Giles looked at Morley and Morley nodded and said, ‘The weakest link.’

‘What?’ asked Morton.

‘Nothing. What else was said?’

The red-haired bloke said, ‘All you have to do is forget it ever happened.’

‘What did Lyndon say?’

‘Just shook his head.’

‘Anything else?’

‘Later on, Lyndon must have said something that upset the red-haired guy because he started threatening Lyndon.’

‘Saying what?’

‘Couldn’t hear,’ said Morton. ‘I was behind the bar then.
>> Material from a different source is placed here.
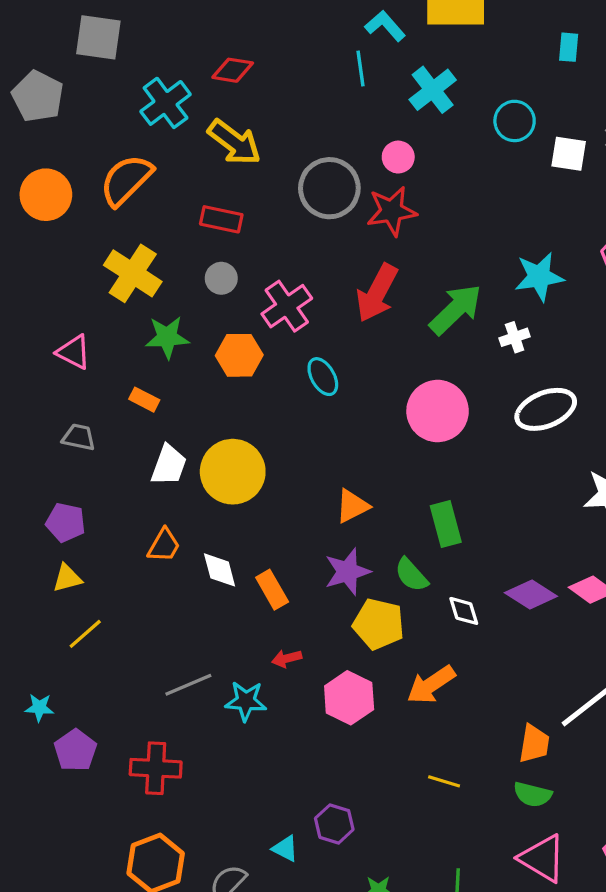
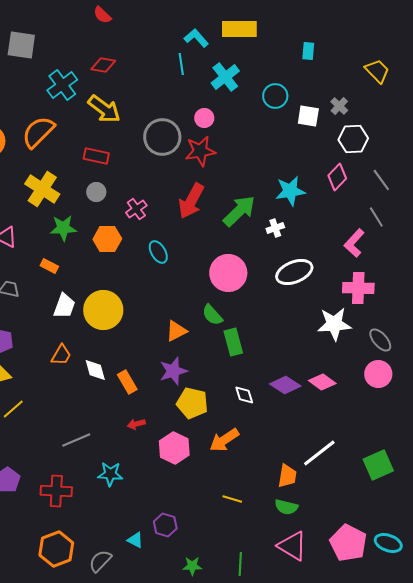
pink cross: (287, 306) -> (136, 209), size x0.7
green semicircle: (411, 575) -> (212, 315), moved
cyan star: (246, 701) -> (110, 474), moved

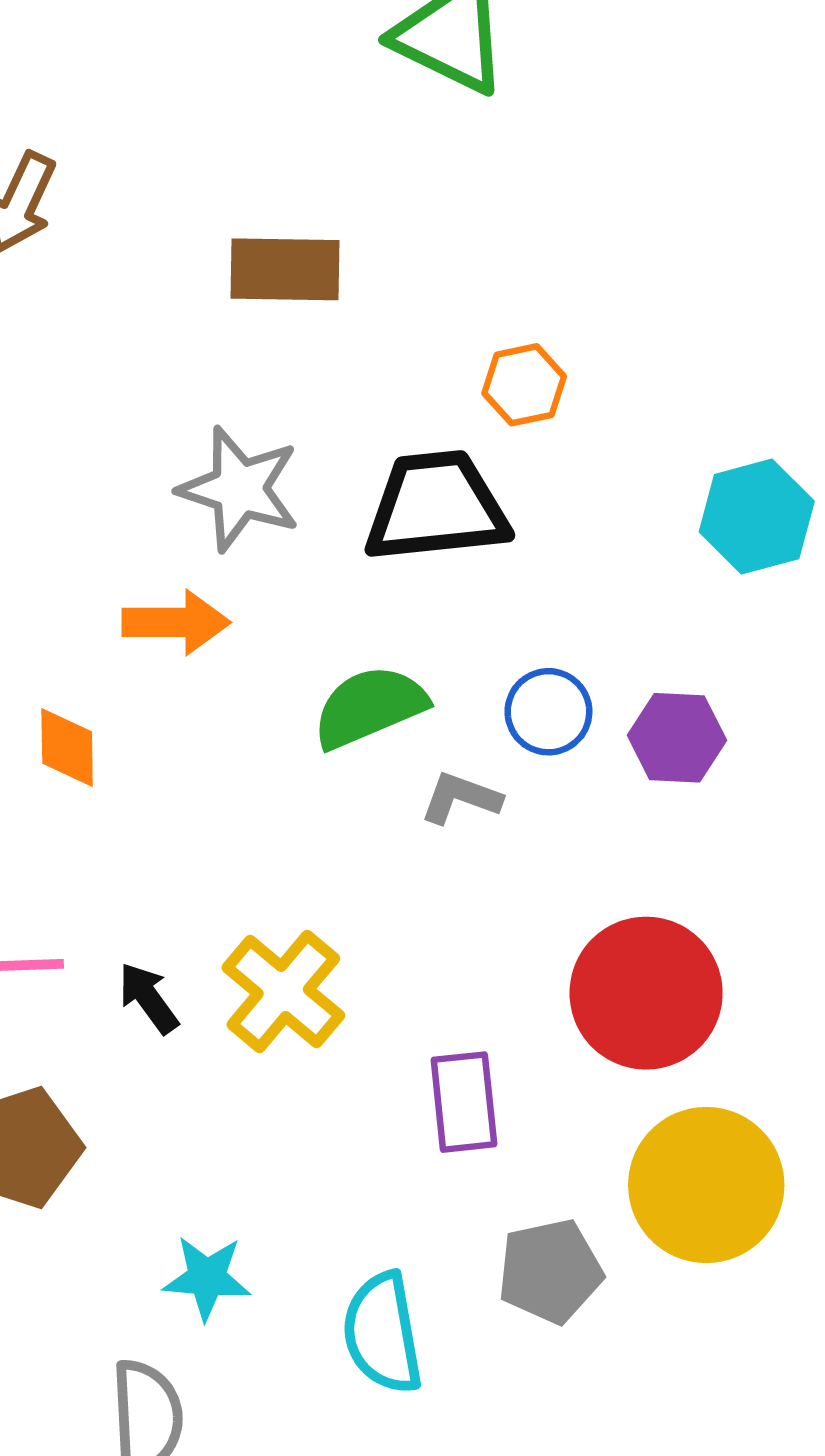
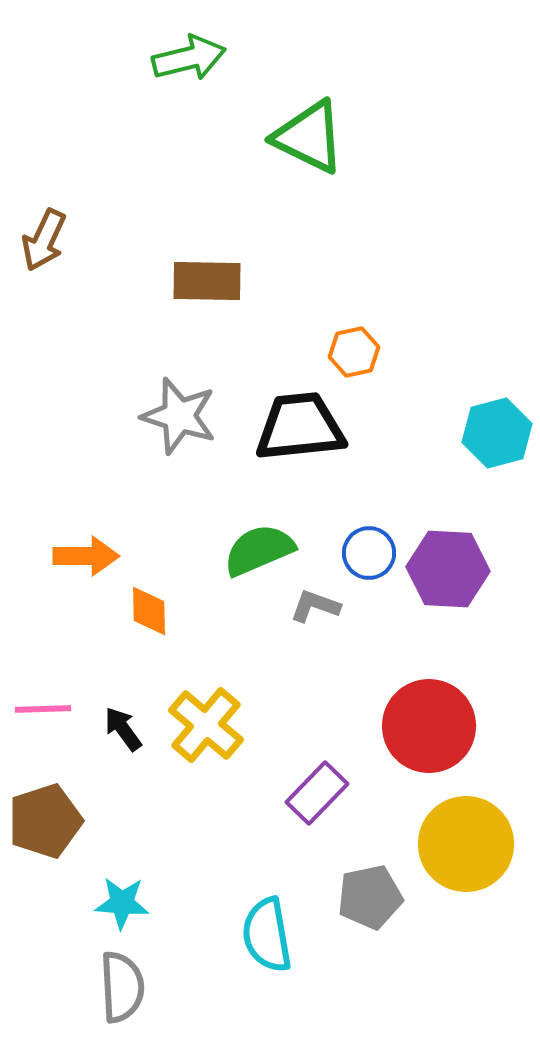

It was more the way he was behaving and the look on his face. You can tell when someone’s coming the heavy. But I did hear him say there was no fucking way he was going down for something like that.’

‘Anything else?’

Morton shook his head. ‘That’s it.’

‘You’ve been a great help, Mr Morton,’ said Giles as if nothing had ever happened between them. ‘Perhaps you could give Sergeant Morley here a more detailed description of the man with red hair. Every pimple if you please.’

Giles left Morley with Morton and went outside to talk to the waiting reporters. ‘There will be no further statement from either Mr Morton or the police this evening,’ he said. ‘And it would be a great help to us if you would wait until we
are
ready to make a statement. Anything else might jeopardise our inquiries.’